§ **Assignment**: Taking the line that contains "DESC 'LDAP Schema definition'" as the first, copy exactly every line through the last line of the records, and nothing else.

§ **Collected data**:
──────────────────────────────
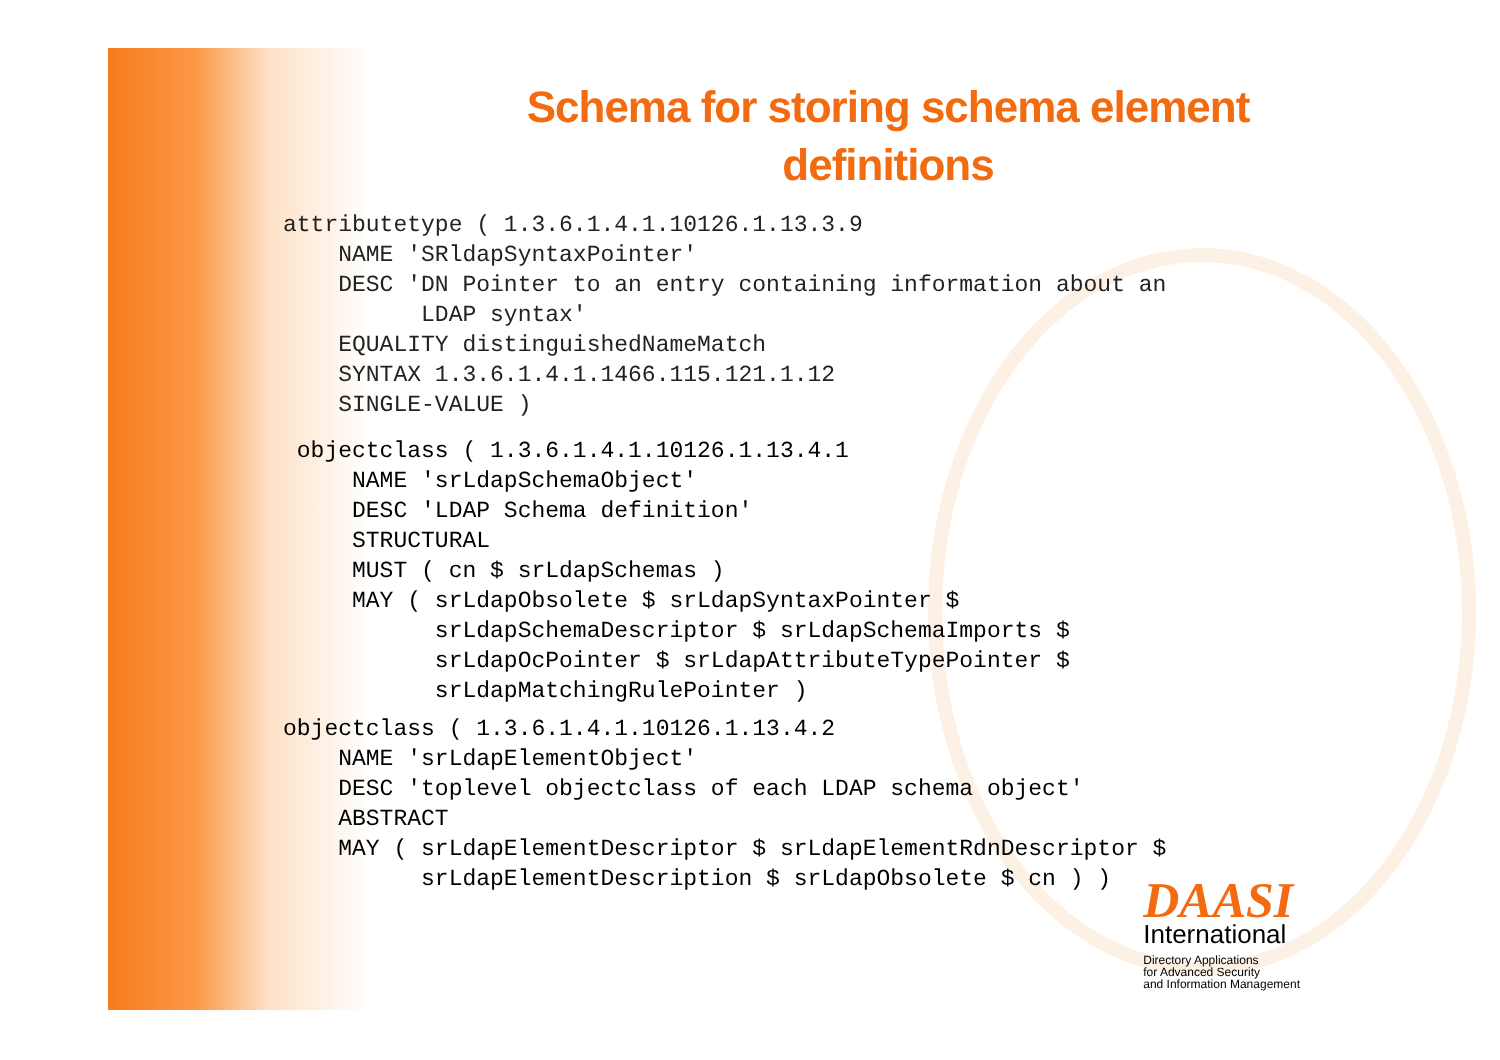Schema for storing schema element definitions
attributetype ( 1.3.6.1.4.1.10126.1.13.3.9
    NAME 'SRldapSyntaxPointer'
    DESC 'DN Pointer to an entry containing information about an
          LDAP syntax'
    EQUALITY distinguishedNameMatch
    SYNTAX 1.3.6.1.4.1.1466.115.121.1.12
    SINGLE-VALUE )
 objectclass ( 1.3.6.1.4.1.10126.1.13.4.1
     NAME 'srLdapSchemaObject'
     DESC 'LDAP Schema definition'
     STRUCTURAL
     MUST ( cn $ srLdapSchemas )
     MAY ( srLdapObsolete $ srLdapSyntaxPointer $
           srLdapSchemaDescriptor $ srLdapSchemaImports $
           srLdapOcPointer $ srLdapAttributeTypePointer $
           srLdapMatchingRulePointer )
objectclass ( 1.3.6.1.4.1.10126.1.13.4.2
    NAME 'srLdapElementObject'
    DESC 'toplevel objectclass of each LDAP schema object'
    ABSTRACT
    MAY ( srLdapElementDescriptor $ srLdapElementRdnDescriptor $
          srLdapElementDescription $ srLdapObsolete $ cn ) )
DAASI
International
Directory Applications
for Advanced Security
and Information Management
──────────────────────────────
§ **Your response**:
     DESC 'LDAP Schema definition'
     STRUCTURAL
     MUST ( cn $ srLdapSchemas )
     MAY ( srLdapObsolete $ srLdapSyntaxPointer $
           srLdapSchemaDescriptor $ srLdapSchemaImports $
           srLdapOcPointer $ srLdapAttributeTypePointer $
           srLdapMatchingRulePointer )
objectclass ( 1.3.6.1.4.1.10126.1.13.4.2
    NAME 'srLdapElementObject'
    DESC 'toplevel objectclass of each LDAP schema object'
    ABSTRACT
    MAY ( srLdapElementDescriptor $ srLdapElementRdnDescriptor $
          srLdapElementDescription $ srLdapObsolete $ cn ) )
DAASI
International
Directory Applications
for Advanced Security
and Information Management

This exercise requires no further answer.